On Saturday activists were arriving in Paraguay's capital Asuncion from the landlocked country's interior in a sign the violent protests that resulted in a fire in the first floor of Congress on Friday could continue.
Cartes called for calm and a rejection of violence in a statement released on Twitter. He promised the government would do its best to maintain order.
Firefighters managed to control the flames after protesters left the building late on Friday, although protests and riots continued in other parts of Asuncion and elsewhere in the country into the early hours of Saturday.
Around 200 protesters were detained, police said, and shops and government buildings were vandalised.
Several politicians and journalists were injured, local media reported, and Interior Minister Tadeo Rojas said several police were hurt. One member of the lower house of Congress, who had been participating in protests that afternoon, underwent surgery after being hit by rubber bullets.
Meetings for the Inter-American Development Bank's annual board of governors were beginning as scheduled on Saturday in a rare high-level international event in Paraguay.
While Paraguay has long suffered from political uncertainty, the soy and beef-exporting nation has been attracting investment in agriculture and manufacturing sectors in recent years as Cartes offered tax breaks to foreign investors.
Instability in the country of 6.8 million is a concern for its much larger neighbours Brazil and Argentina.

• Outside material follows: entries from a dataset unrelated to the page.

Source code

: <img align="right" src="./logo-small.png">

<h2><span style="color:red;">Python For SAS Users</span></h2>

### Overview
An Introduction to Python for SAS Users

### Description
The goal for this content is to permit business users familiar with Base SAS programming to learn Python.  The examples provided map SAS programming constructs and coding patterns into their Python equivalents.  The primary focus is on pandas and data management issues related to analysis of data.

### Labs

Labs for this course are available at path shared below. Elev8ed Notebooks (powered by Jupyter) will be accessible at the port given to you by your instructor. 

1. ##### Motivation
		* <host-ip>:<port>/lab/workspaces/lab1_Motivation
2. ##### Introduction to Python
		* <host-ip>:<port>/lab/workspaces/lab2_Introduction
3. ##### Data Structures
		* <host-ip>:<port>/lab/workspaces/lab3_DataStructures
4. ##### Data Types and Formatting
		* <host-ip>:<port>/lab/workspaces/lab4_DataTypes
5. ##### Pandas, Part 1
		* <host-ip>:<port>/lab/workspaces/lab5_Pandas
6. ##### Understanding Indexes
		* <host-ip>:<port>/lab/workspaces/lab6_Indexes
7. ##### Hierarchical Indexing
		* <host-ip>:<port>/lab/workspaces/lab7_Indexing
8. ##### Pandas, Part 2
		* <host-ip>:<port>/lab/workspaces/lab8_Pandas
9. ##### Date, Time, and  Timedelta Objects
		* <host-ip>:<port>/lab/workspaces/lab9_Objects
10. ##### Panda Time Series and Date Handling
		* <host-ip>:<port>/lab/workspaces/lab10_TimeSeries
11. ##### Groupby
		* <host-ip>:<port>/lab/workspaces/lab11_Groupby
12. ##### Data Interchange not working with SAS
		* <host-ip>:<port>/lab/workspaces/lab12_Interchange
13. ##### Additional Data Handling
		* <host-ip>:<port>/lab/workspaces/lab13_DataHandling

The Senate voted on Friday during a special session in a closed office rather than on the Senate floor. Twenty-five lawmakers voted for the measure, two more than the 23 required for passage in the 45-member upper chamber.
Opponents of the measure, who claim it would weaken Paraguay's democratic institutions, said the vote was illegal.
The proposal will also require approval by the House, where it appeared to have strong support. A vote which had been expected early on Saturday was called off until the situation calmed down, said the chamber's president, Hugo Velazquez.